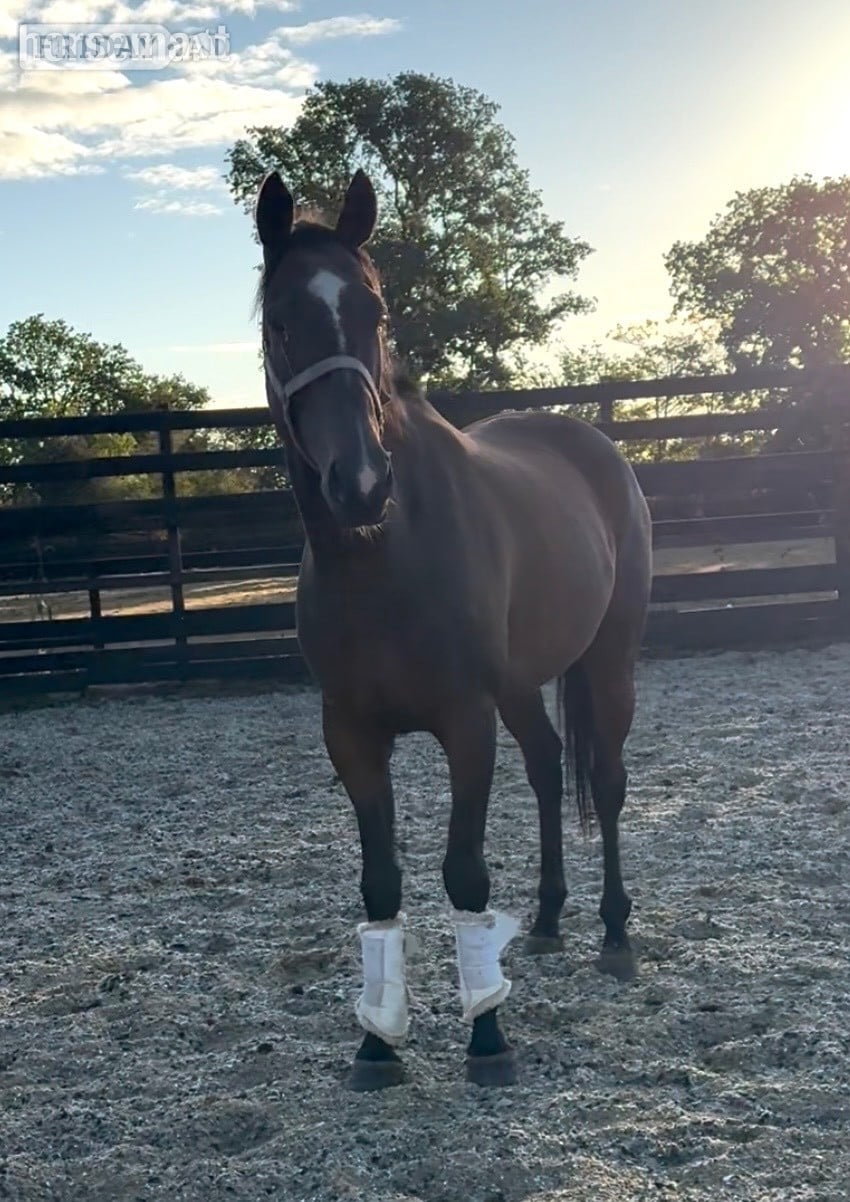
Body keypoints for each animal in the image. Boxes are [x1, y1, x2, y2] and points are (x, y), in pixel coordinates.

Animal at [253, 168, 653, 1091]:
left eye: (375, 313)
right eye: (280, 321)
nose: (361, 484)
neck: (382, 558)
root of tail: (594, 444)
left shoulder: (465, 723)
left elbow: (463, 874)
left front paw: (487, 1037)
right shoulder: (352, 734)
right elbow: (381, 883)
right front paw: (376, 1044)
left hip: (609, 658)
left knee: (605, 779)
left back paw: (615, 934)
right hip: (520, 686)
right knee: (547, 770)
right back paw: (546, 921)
★ ★ ★ ★
#### Directions for this task:
Give back exactly the lines from the one containing "nose: (361, 484)" through the last line of the records.

#### Output of the task:
nose: (361, 484)
neck: (382, 558)
root of tail: (594, 444)
left shoulder: (465, 723)
left elbow: (463, 874)
left front paw: (487, 1037)
right shoulder: (352, 734)
right elbow: (381, 883)
right front paw: (376, 1044)
left hip: (609, 658)
left knee: (605, 779)
left back paw: (615, 934)
right hip: (520, 686)
right knee: (547, 770)
right back paw: (546, 921)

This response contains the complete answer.